Bu kapsamda, usulü kazanılmış hakkın gözetilmesi ile birlikte asgari geçim indirimsiz net asgari ücret ile pasif dönem zararının belirlenmesi için hesap raporu alınması ve maddi tazminata karar verilmesi gerekir.
2-Borçlar Kanunu’nun 47. maddesi hükmüne göre hakimin, özel halleri göz önünde tutarak takdir edeceği tazminat tutarı adalete uygun olmalıdır. Hükmedilecek bu para, zarara uğrayanda manevi huzuru doğurmayı gerçekleştirecek, tazminata benzer fonksiyonu olan özgün bir nitelik taşır. Bir ceza olmadığı gibi, mamelek hukukuna ilişkin zararın karşılanmasını da amaç edinmemiştir. O halde, bu tazminatın sınırı onun amacına göre belirlenmelidir. Takdir edilecek miktar, mevcut halde elde edilmek istenilen tatmin duygusunun etkisine ulaşmak için gerekli olan kadar olmalıdır. 22.06.1966 günlü ve 7/7 sayılı Yargıtay İçtihadı Birleştirme Kararı’nın gerekçesinde takdir olunacak manevi tazminatın tutarını etkileyecek özel hal ve şartlar da açıkça gösterilmiştir. Bunlar her olaya göre değişebileceğinden hakim, bu konuda takdir hakkını kullanırken ona etkili olan nedenleri de karar yerinde objektif ölçülere göre isabetli bir biçimde göstermelidir.
Hakimin, bu takdir hakkını kullanırken, ülkenin ekonomik koşulları, tarafların sosyal ve ekonomik durumları, paranın satın alma gücü, tarafların kusur durumu, olayın ağırlığı, olay tarihi gibi özellikleri göz önünde tutması, bunun yanında olayın işverenin işçi sağlığı ve güvenliği önlemlerini yeterince almamasından kaynaklandığı da gözetilerek gelişen hukuktaki yaklaşıma da uygun olarak tatmin duygusu yanında caydırıcılık uyandıran oranda manevi tazminatı takdir etmesi gerekir. ( HGK 23/06/2004, 13/291-370 )
Bu ilkeler gözetildiğinde, davacı eş, çocuklar ve anne yönünden manevi tazminatların az olduğu ortadadır.
3-6100 sayılı HMK"nın 297/2.maddesine göre "Hükmün sonuç kısmında, gerekçeye ait herhangi bir söz tekrar edilmeksizin, taleplerden her biri hakkında verilen hükümle, taraflara yüklenen borç ve tanınan hakların, sıra numarası altında; açık, şüphe ve tereddüt uyandırmayacak şekilde gösterilmesi gereklidir."
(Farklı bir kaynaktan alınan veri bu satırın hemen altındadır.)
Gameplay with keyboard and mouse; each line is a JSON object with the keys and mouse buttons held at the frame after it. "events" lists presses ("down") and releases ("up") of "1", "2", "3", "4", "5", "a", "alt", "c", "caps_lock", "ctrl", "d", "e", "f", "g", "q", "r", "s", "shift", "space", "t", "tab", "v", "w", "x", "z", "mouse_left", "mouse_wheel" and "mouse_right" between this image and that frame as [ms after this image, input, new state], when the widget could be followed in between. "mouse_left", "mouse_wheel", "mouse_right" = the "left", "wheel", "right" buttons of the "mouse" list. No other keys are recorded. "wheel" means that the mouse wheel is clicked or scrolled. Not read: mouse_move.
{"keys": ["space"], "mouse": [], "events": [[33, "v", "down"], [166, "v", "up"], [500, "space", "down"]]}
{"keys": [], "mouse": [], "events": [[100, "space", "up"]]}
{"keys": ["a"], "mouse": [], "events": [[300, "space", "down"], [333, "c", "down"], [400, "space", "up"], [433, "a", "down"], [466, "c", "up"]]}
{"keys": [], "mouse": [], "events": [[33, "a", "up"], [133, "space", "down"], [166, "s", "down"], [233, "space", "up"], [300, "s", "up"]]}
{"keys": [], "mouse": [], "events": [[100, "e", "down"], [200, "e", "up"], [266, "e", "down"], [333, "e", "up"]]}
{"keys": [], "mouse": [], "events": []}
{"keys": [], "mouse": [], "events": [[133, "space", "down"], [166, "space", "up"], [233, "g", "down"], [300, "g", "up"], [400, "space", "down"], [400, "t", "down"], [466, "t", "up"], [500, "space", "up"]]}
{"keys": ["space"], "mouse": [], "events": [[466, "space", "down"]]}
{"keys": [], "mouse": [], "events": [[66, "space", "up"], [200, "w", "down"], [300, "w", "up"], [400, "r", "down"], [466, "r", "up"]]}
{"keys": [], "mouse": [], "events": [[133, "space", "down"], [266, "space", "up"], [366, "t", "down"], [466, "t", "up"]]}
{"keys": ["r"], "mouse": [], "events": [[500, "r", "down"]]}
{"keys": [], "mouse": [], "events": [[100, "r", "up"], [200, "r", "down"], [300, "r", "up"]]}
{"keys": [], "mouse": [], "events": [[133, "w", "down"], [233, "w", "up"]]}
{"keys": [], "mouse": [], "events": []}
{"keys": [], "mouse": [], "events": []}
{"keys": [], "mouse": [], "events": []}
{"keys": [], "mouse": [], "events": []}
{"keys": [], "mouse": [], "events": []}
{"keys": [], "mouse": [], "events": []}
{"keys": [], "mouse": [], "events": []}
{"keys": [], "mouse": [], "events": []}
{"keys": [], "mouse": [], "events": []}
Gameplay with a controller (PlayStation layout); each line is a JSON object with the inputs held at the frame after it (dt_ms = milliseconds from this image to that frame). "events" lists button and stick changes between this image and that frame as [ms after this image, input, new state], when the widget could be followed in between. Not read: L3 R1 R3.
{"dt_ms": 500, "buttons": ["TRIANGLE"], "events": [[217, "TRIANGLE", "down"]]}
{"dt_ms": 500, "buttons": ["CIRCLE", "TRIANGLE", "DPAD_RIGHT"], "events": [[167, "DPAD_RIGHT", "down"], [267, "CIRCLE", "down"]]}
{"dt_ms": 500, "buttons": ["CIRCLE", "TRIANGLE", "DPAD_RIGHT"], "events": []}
Somut olayda, davacı çocuklardan ...adına da maddi tazminat talebinde bulunulması sebebiyle bu davacılar hakkında maddi tazminat yönünden olumlu ya da olumsuz bir karar verilmesi gerekirken, yukarıda yapılan açıklamaya aykırı olarak bu konuda bir hüküm kurulmaması isabetli değildir.
Bu yönleriyle temyiz itirazları kabul edilmeli ve hüküm bozulmalıdır.
SONUÇ : Hükmün yukarıda açıklanan nedenlerle BOZULMASINA, temyiz harcının istek halinde temyiz edenlere iadesine, 09.10.2018 gününde oybirliğiyle karar verildi.